Task statement -> Collect every line of the listing below that contains the word "represents", and copy each one out in full.
### Records for the task ###
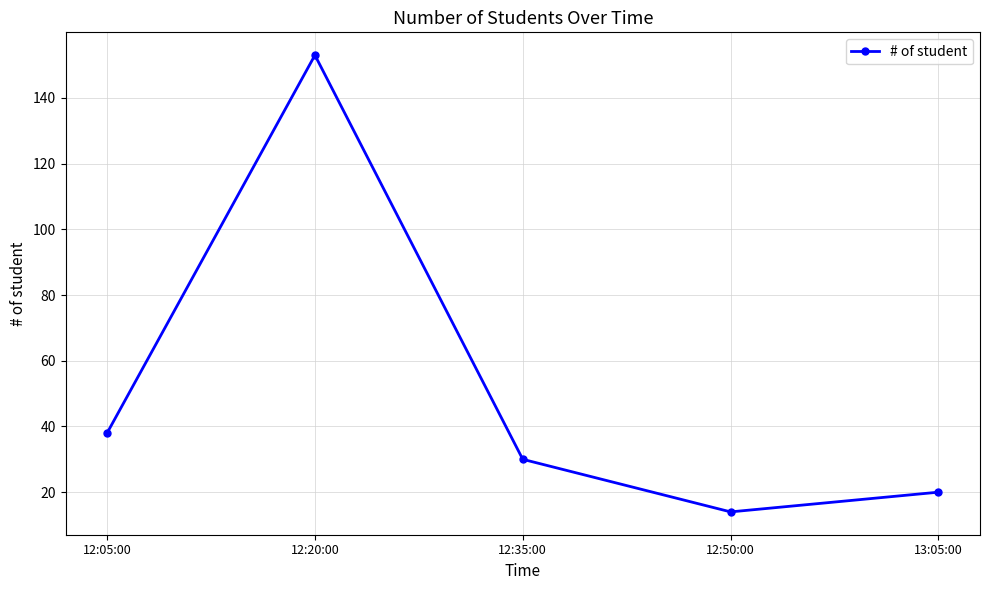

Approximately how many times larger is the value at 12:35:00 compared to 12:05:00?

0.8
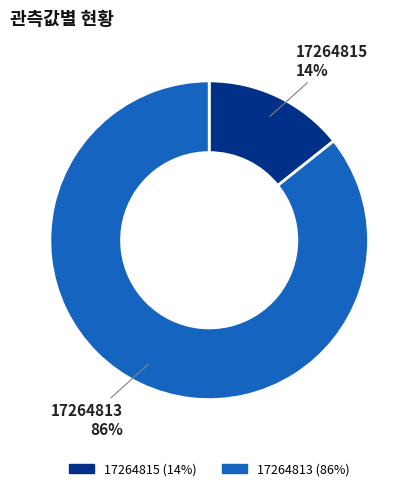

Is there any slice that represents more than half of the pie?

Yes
###
Worked solution ->
Is there any slice that represents more than half of the pie?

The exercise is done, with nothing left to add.